The awesome power of gene drives lies in the fact that as long as one member if a population has the gene drive mutation, all members will inevitably get it. The CRISPR mutation will (almost) always replicate itself and guarantee inheritance. There is something terrifying about having such total control over evolution. While gene drives could clearly cause great benefit, there is huge potential for misuse. Gene drives are just one example of the incredible power that Doudna's discovery gives humans.

Of course, the most enticing prospect is to use CRISPR on humans themselves to modify our own genomes. This naturally comes with huge ethical dilemmas and this makes up most of the second part of the book.

The most obvious application of CRISPR is to try cure genetic diseases. For people suffering from diseases such as sickle cell anaemia or cystic fibrosis, a targeted CRISPR edit on the dysfunctional cells could fix the problem and cure what had previously been thought of as incurable. Such applications are known as somatic applications.

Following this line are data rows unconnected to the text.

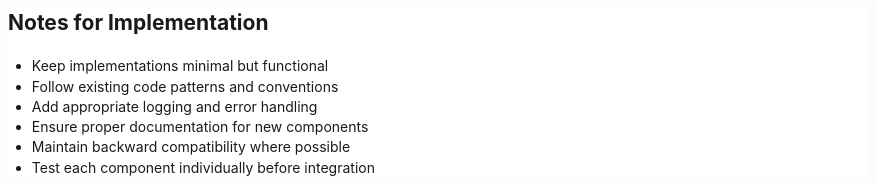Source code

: ## Notes for Implementation

- Keep implementations minimal but functional
- Follow existing code patterns and conventions
- Add appropriate logging and error handling
- Ensure proper documentation for new components
- Maintain backward compatibility where possible
- Test each component individually before integration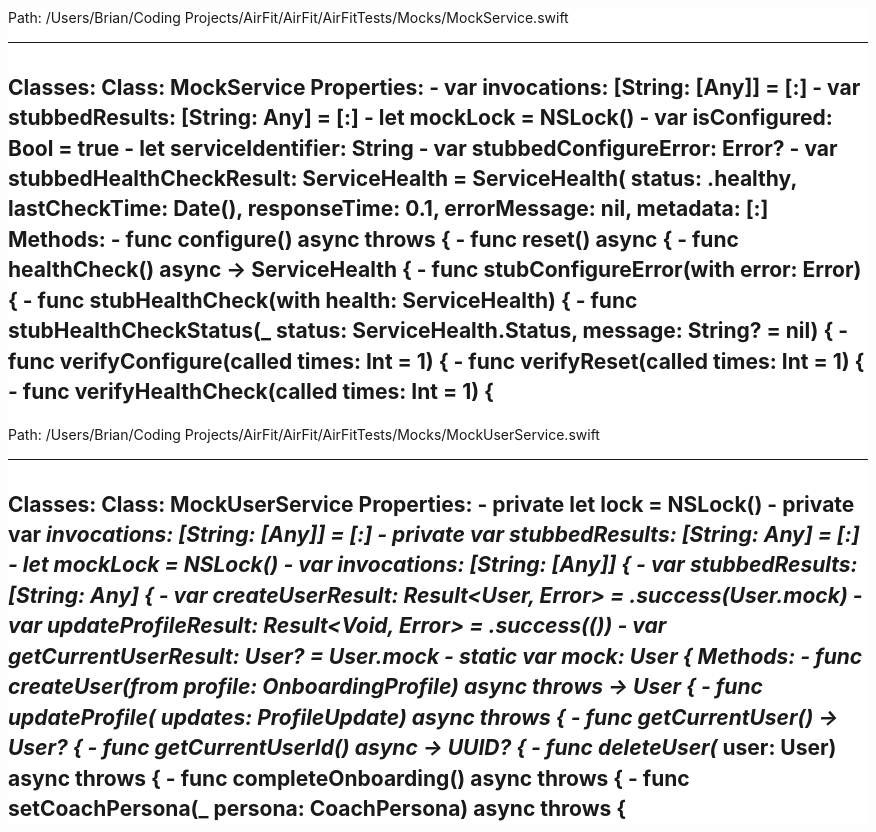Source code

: 
Path: /Users/Brian/Coding Projects/AirFit/AirFit/AirFitTests/Mocks/MockService.swift

---
Classes:
  Class: MockService
    Properties:
      - var invocations: [String: [Any]] = [:]
      - var stubbedResults: [String: Any] = [:]
      - let mockLock = NSLock()
      - var isConfigured: Bool = true
      - let serviceIdentifier: String
      - var stubbedConfigureError: Error?
      - var stubbedHealthCheckResult: ServiceHealth = ServiceHealth(
 status: .healthy, lastCheckTime: Date(), responseTime: 0.1, errorMessage: nil, metadata: [:]
    Methods:
      - func configure() async throws {
      - func reset() async {
      - func healthCheck() async -> ServiceHealth {
      - func stubConfigureError(with error: Error) {
      - func stubHealthCheck(with health: ServiceHealth) {
      - func stubHealthCheckStatus(_ status: ServiceHealth.Status, message: String? = nil) {
      - func verifyConfigure(called times: Int = 1) {
      - func verifyReset(called times: Int = 1) {
      - func verifyHealthCheck(called times: Int = 1) {
---


Path: /Users/Brian/Coding Projects/AirFit/AirFit/AirFitTests/Mocks/MockUserService.swift

---
Classes:
  Class: MockUserService
    Properties:
      - private let lock = NSLock()
      - private var _invocations: [String: [Any]] = [:]
      - private var _stubbedResults: [String: Any] = [:]
      - let mockLock = NSLock()
      - var invocations: [String: [Any]] {
      - var stubbedResults: [String: Any] {
      - var createUserResult: Result<User, Error> = .success(User.mock)
      - var updateProfileResult: Result<Void, Error> = .success(())
      - var getCurrentUserResult: User? = User.mock
      - static var mock: User {
    Methods:
      - func createUser(from profile: OnboardingProfile) async throws -> User {
      - func updateProfile(_ updates: ProfileUpdate) async throws {
      - func getCurrentUser() -> User? {
      - func getCurrentUserId() async -> UUID? {
      - func deleteUser(_ user: User) async throws {
      - func completeOnboarding() async throws {
      - func setCoachPersona(_ persona: CoachPersona) async throws {
---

The second class of CRISPR applications in humans are germline applications which make edits in the germ cells, i.e. the egg and sperm. Because of this, CRISPR changes made here can be passed down to future generations. Somatic applications by contrast edit just normal body cells so any positive or negative effects stay localised to the individual, but germline changes could spread throughout the population. Removing this final guardrail on our power to edit the genome is what gives us the ability to really control evolution.

To her credit, Doudna does not shy away from the huge ethical conflicts this raises and the toll thinking about them had on her. She recounts how she was incredibly excited at the prospect of CRISPR being used to end disease but such happiness slowly gave way to a deep worry as she realised her discovery could also be used to advance eugenicist agendas by bad actors. One powerful example of the toll this took on her was the dream she had where she saw Adolf Hitler visiting her lab at Berkeley to learn more about CRISPR.

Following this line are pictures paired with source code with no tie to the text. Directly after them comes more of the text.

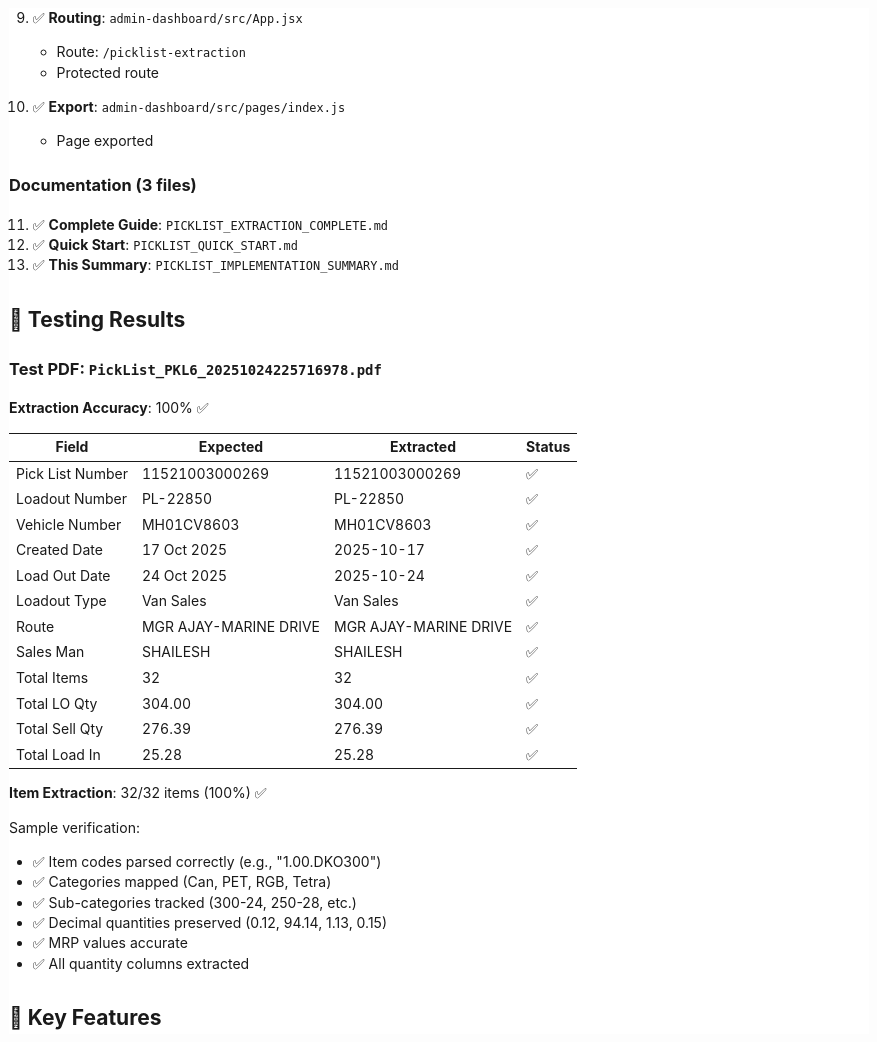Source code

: 9. ✅ **Routing**: `admin-dashboard/src/App.jsx`
   - Route: `/picklist-extraction`
   - Protected route

10. ✅ **Export**: `admin-dashboard/src/pages/index.js`
    - Page exported

### Documentation (3 files)
11. ✅ **Complete Guide**: `PICKLIST_EXTRACTION_COMPLETE.md`
12. ✅ **Quick Start**: `PICKLIST_QUICK_START.md`
13. ✅ **This Summary**: `PICKLIST_IMPLEMENTATION_SUMMARY.md`

## 🧪 Testing Results

### Test PDF: `PickList_PKL6_20251024225716978.pdf`

**Extraction Accuracy**: 100% ✅

| Field | Expected | Extracted | Status |
|-------|----------|-----------|--------|
| Pick List Number | 11521003000269 | 11521003000269 | ✅ |
| Loadout Number | PL-22850 | PL-22850 | ✅ |
| Vehicle Number | MH01CV8603 | MH01CV8603 | ✅ |
| Created Date | 17 Oct 2025 | 2025-10-17 | ✅ |
| Load Out Date | 24 Oct 2025 | 2025-10-24 | ✅ |
| Loadout Type | Van Sales | Van Sales | ✅ |
| Route | MGR AJAY-MARINE DRIVE | MGR AJAY-MARINE DRIVE | ✅ |
| Sales Man | SHAILESH | SHAILESH | ✅ |
| Total Items | 32 | 32 | ✅ |
| Total LO Qty | 304.00 | 304.00 | ✅ |
| Total Sell Qty | 276.39 | 276.39 | ✅ |
| Total Load In | 25.28 | 25.28 | ✅ |

**Item Extraction**: 32/32 items (100%) ✅

Sample verification:
- ✅ Item codes parsed correctly (e.g., "1.00.DKO300")
- ✅ Categories mapped (Can, PET, RGB, Tetra)
- ✅ Sub-categories tracked (300-24, 250-28, etc.)
- ✅ Decimal quantities preserved (0.12, 94.14, 1.13, 0.15)
- ✅ MRP values accurate
- ✅ All quantity columns extracted

## 🌟 Key Features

The book wraps up with her thoughts on the ethical dilemmas of germline editing, and she effectively conveys the personal conflict she went through. Initially, she was very scared of the negative possibilities of germline editing. Her fear was so intense that it led her to call for a global moratorium on CRISPR research. However after this she details how over time her position has evolved, and she has come around more to accepting germline editing. For Doudna, on the balance the positive possibilities to alleviate suffering outweigh the negative ones. Personally, I feel as if I went on a similar journey in my own thinking as I read her book. I'm not sure I left it as in favour of germline editing as her, but I certainly did evolve from rejecting it outright as dangerous and unnatural to cautious approval in certain cases. I have no doubt that other readers will go on similar evolutions on their thinking regarding germline editing. It is so important that Doudna presents positive and negative arguments for germline editing in a balanced way since it allows readers to come to their own conclusions about this revolutionary new technology.

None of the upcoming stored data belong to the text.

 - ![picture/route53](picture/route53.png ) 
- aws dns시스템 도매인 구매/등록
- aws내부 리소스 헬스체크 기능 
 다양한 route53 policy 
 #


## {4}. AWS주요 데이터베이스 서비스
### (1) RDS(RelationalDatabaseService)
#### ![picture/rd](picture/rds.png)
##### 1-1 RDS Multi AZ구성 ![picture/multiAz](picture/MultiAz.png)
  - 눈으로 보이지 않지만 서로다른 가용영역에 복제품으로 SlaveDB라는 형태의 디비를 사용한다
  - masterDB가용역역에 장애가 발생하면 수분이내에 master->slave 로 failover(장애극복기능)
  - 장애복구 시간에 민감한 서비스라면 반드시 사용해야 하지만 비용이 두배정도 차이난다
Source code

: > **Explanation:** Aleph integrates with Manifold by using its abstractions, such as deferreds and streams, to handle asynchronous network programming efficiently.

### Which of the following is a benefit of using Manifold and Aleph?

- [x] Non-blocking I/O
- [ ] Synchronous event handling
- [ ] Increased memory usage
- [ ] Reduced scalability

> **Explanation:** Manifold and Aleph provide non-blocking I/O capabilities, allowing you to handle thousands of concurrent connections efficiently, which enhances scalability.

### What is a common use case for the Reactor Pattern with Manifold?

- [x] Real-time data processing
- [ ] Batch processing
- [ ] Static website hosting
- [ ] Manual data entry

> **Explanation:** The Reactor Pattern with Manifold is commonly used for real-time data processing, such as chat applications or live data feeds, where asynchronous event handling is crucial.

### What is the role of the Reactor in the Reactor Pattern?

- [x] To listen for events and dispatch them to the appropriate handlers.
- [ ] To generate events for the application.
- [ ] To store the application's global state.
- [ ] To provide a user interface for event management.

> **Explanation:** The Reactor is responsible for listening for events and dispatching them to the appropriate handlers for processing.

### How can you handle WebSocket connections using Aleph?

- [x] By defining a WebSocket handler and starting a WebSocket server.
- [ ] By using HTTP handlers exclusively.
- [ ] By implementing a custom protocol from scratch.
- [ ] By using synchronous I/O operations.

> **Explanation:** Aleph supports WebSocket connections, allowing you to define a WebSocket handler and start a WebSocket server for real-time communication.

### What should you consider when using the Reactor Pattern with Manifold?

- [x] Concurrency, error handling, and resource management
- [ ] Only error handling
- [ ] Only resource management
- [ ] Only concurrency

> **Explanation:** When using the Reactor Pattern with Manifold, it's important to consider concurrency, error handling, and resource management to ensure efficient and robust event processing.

Overall, I learned a tremendous amount from A Crack in Creation. It is a wonderfully accessible read that not only describes the basic science of CRISPR and why it's so powerful, but also does not shy away from the deep ethical questions such power raises. It is clear that CRISPR will have huge impact on the world, from crops to genetic diseases. It might even be the end of disease. Because of its huge potential impacts, it is vital that the public knows about CRISPR and is able to form informed opinions on it. Through her clear writing, Doudna does a fantastic job at this. Scientists writing for the public would do well to use A Crack in Creation as an exemplar for how to write an engaging book for a broad audience.